:: TEXTO DE REFERENCIA ::
De la doctrina de la participación en el orden del ser también se derivan, además de la tesis tomista de la distinción real entre la esencia y el ser: la confirmación de la estructuración actopotencial del ente; la consideración de la finitud, no como un mal metafísico, sino como el modo de participar del bien; la contingencia de los entes participados; y también el carácter dependiente de las criaturas.

La creación, considerada desde las criaturas, no es más que «la misma dependencia del ser creado respecto del principio que la origina» (Summa Contra Gentes, II, c. 18). Lo que revela que la entidad participada implica su dependencia de la causa que le da el ser. La creación proporciona la verdadera entidad y situación de la criatura. Lo esencial de la noción de creación es la necesaria dependencia total a la causa que da el ser. Esta es la situación de toda criatura con repecto a Dios.

El ser, el constitutivo entitativo intrínseco y fundamental, origen de todas las perfecciones y de la misma existencia, no es algo que pertenezca propiamente a ningún ente. Todos los entes necesitaron de la acción de Dios para comenzar a ser y a existir, siguen necesitándola de modo ininterrumpido para continuar siendo.

El desconocimiento o la falta de reflexión sobre esta verdad metafísica, puede llevar a una posición érronea y muy peligrosa, el concebir el mundo o las criaturas en relación con Dios como un ente comparado con otro mayor. De tal manera que por grande que fuera la distancia entre ambos, siempre la criatura podría sumar su perfección a la de Dios.

La criatura, tal como la concibe Santo Tomás, por el contrario, no es reductible a un mismo género con el Creador. Nunca puede sumarse con Él. Todo el ser de la criatura depende de Dios. Su relación con el «Ipsum Esse Subsistens», con la Perfección incircunscrita, ilimitada, que encierra en sí toda perfección, que no puede ganar ni perder perfección alguna, es la de receptor de todas sus perfecciones.

Las criaturas y Dios no se pueden situar, pues, en un mismo plano, ni aún manteniendo una separación infinita. Hay que pensar siempre que están en níveles distintos, que, a su vez, entre sí guardan una distancia infinita. De ahí que el lenguaje humano sobre Dios, cuyo contenido significativo siempre se inicia en el plano de lo creado, tiene que ser analógico.
:::
:: DATOS PROPORCIONADOS ::
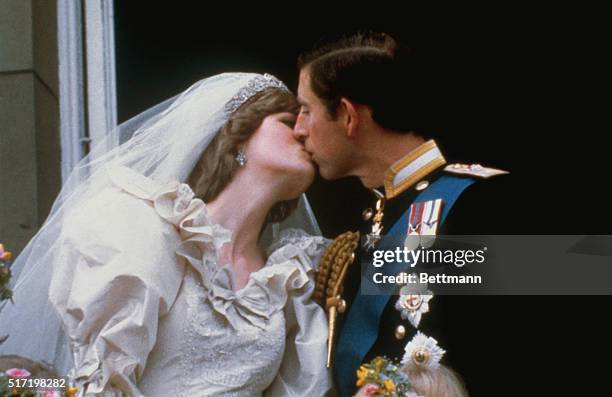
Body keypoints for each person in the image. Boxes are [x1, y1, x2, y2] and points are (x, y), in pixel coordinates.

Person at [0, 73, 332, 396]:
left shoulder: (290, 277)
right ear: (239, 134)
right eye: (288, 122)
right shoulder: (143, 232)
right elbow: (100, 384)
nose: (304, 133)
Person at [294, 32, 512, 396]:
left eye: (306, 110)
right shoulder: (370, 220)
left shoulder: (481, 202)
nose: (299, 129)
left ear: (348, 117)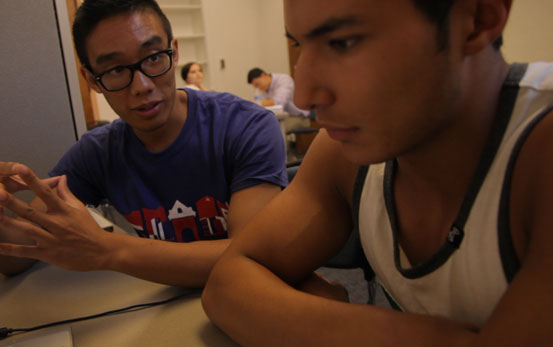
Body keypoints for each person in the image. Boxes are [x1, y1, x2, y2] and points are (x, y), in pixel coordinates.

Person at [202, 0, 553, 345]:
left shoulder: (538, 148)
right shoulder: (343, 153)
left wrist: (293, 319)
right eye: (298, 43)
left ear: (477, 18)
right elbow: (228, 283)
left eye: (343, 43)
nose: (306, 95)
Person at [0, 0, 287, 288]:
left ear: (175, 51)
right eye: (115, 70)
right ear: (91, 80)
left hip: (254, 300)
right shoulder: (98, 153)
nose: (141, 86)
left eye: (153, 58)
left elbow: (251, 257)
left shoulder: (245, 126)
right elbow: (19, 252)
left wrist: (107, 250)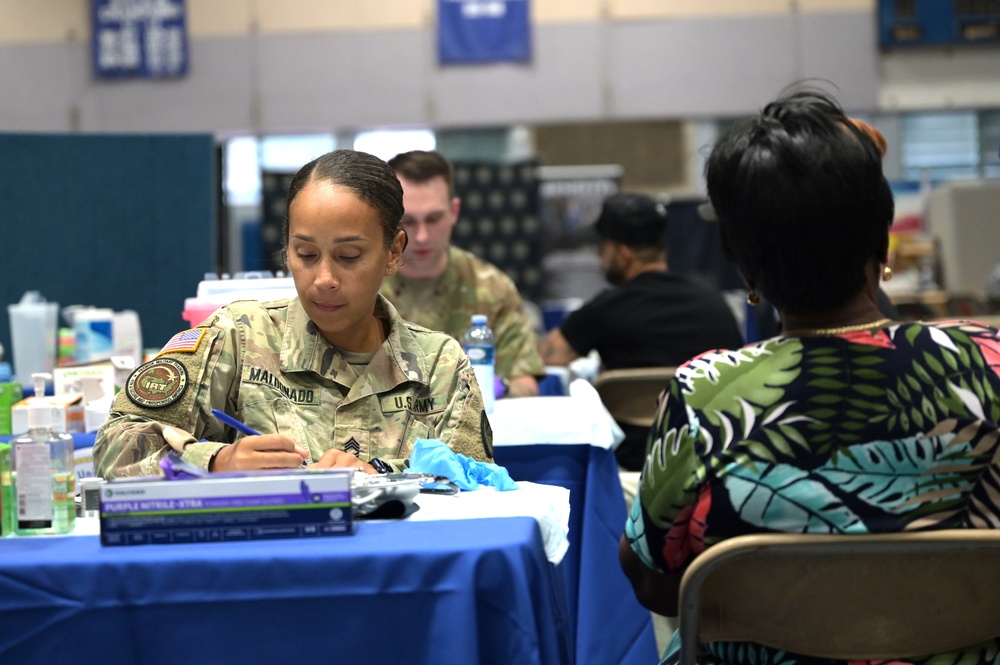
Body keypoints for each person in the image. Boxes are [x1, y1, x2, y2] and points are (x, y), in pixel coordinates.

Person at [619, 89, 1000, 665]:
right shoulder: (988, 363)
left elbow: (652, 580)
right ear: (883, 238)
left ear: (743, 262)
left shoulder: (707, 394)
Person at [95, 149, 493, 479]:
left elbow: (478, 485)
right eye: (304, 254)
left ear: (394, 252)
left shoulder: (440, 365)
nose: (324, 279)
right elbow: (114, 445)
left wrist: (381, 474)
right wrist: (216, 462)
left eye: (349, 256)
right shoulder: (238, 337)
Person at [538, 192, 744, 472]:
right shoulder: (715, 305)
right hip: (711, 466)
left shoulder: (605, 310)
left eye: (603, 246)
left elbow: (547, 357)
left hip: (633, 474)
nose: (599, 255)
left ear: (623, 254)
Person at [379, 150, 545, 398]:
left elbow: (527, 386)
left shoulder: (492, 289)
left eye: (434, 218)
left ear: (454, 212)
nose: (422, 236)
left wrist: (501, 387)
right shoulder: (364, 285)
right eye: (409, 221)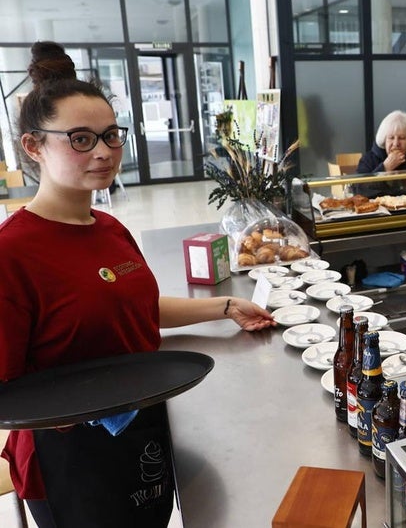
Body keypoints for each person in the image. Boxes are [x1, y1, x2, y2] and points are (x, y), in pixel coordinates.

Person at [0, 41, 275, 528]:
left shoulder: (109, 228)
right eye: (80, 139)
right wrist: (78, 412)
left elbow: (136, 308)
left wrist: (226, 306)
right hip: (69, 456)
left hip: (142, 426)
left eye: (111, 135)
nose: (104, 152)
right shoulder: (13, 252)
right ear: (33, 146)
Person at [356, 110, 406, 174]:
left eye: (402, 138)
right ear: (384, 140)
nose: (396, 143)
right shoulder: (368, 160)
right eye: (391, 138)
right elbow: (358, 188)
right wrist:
:::
TAREAS –
1/ Resuma con mayor brevedad el párrafo del texto sobre la creación que comienza con «El ser, el constitutivo entitativo» y conserve sus hechos principales.
2/ Extraiga del texto sobre la creación el fragmento comprendido entre «De la doctrina» y «de las criaturas.», ambos incluidos.
3/ Prosiga la redacción del texto sobre la creación a partir de su última oración.
Los datos constituyen un material independiente del texto.

RESULTADOS –
1/ El ser, principio intrínseco de todas las perfecciones y de la existencia, no pertenece propiamente a ningún ente. Todos los entes necesitaron la acción de Dios para comenzar a ser y a existir, y la siguen necesitando sin interrupción para continuar siendo.

2/
De la doctrina de la participación en el orden del ser también se derivan, además de la tesis tomista de la distinción real entre la esencia y el ser: la confirmación de la estructuración actopotencial del ente; la consideración de la finitud, no como un mal metafísico, sino como el modo de participar del bien; la contingencia de los entes participados; y también el carácter dependiente de las criaturas.

3/
La total dependencia de la criatura está implicada en la misma idea de creación. También conlleva que la causalidad de Dios lo abarca todo, es abolutamente universal.

«Todo lo que puede tener razón de ser está contenido entre los posibles absolutos, con relación a los cuales se dice que Dios es omnipotente. Pero nada se opone a la razón de ser más que el no-ser. Luego lo único que repugna a la razón de absolutamente posible, que está sometido a la omnipotencia divina, es lo que en sí mismo y simúltáneamente entraña el ser y el no-ser, pues lo que no está sujeto a la omnipotencia, y no por insuficiencia del poder divino, sino porque no puede tener razón de factible, ni siquiera de posible (...) por lo cual más exactamente es decir que no puede ser hecho que no decir que Dios no puede hacerlo» (STh I, 25, 3 in c.), porque la causalidad de Dios es universal y omnímoda.

Enseña Santo Tomás que toda criatura es un ser dependiente absolutamente de Dios en todo. Necesita del influjo actual de Dios. Abandonada en sí misma volvería a la nada. La criatura está radicada en Dios. Este estatuto metafísico de dependencia de la criatura, le lleva a afirmar que el mismo obrar de toda criatura depende de Dios. El ser que produce un agente creado con su obrar, no es por virtud propia, sino por Dios.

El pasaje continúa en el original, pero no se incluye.